===== SOURCE DOCUMENT

[c++] Measuring execution time of a function in C++

I want to find out how much time a certain function takes in my C++ program to execute on Linux. Afterwards, I want to make a speed comparison . I saw several time function but ended up with this from boost. Chrono:

process_user_cpu_clock, captures user-CPU time spent by the current process

Now, I am not clear if I use the above function, will I get the only time which CPU spent on that function?

Secondly, I could not find any example of using the above function. Can any one please help me how to use the above function?

P.S: Right now , I am using std::chrono::system_clock::now() to get time in seconds but this gives me different results due to different CPU load every time.

This question is related to c++ optimization profiling

The answer is


In Scott Meyers book I found an example of universal generic lambda expression that can be used to measure function execution time. (C++14)

==========
===== SOURCE DATA

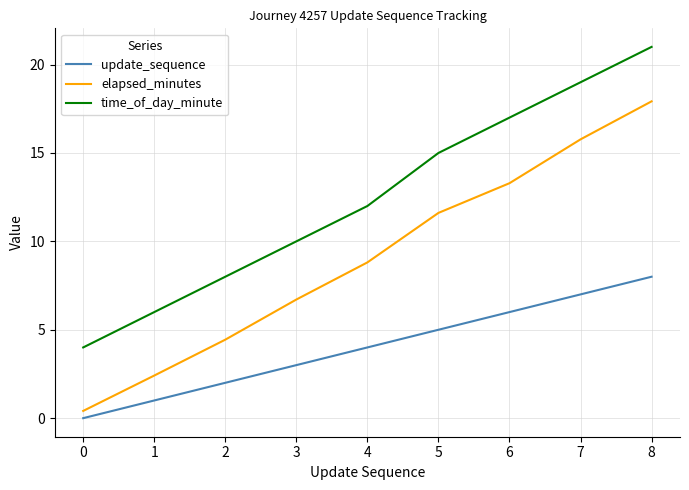

True or false: update_sequence and time_of_day_minute cross at least once.

False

==========

PROBLEM DETAILS
Please carry on the thread about timing a C++ function, starting right after its last sentence. The listing has no part in this.

EXERCISE OUTPUT
auto timeFuncInvocation = 
    [](auto&& func, auto&&... params) {
        // get time before function invocation
        const auto& start = std::chrono::high_resolution_clock::now();
        // function invocation using perfect forwarding
        std::forward<decltype(func)>(func)(std::forward<decltype(params)>(params)...);
        // get time after function invocation
        const auto& stop = std::chrono::high_resolution_clock::now();
        return stop - start;
     };

The problem is that you are measure only one execution so the results can be very differ. To get a reliable result you should measure a large number of execution. According to Andrei Alexandrescu lecture at code::dive 2015 conference - Writing Fast Code I:

Measured time: tm = t + tq + tn + to

where:

tm - measured (observed) time

t - the actual time of interest

tq - time added by quantization noise

tn - time added by various sources of noise

to - overhead time (measuring, looping, calling functions)

According to what he said later in the lecture, you should take a minimum of this large number of execution as your result. I encourage you to look at the lecture in which he explains why.

Also there is a very good library from google - https://github.com/google/benchmark. This library is very simple to use and powerful. You can checkout some lectures of Chandler Carruth on youtube where he is using this library in practice. For example CppCon 2017: Chandler Carruth “Going Nowhere Faster”;

Example usage:

#include <iostream>
#include <chrono>
#include <vector>
auto timeFuncInvocation = 
    [](auto&& func, auto&&... params) {
        // get time before function invocation
        const auto& start = high_resolution_clock::now();
        // function invocation using perfect forwarding
        for(auto i = 0; i < 100000/*largeNumber*/; ++i) {
            std::forward<decltype(func)>(func)(std::forward<decltype(params)>(params)...);
        }
        // get time after function invocation
        const auto& stop = high_resolution_clock::now();
        return (stop - start)/100000/*largeNumber*/;
     };

void f(std::vector<int>& vec) {
    vec.push_back(1);
}

void f2(std::vector<int>& vec) {
    vec.emplace_back(1);
}
int main()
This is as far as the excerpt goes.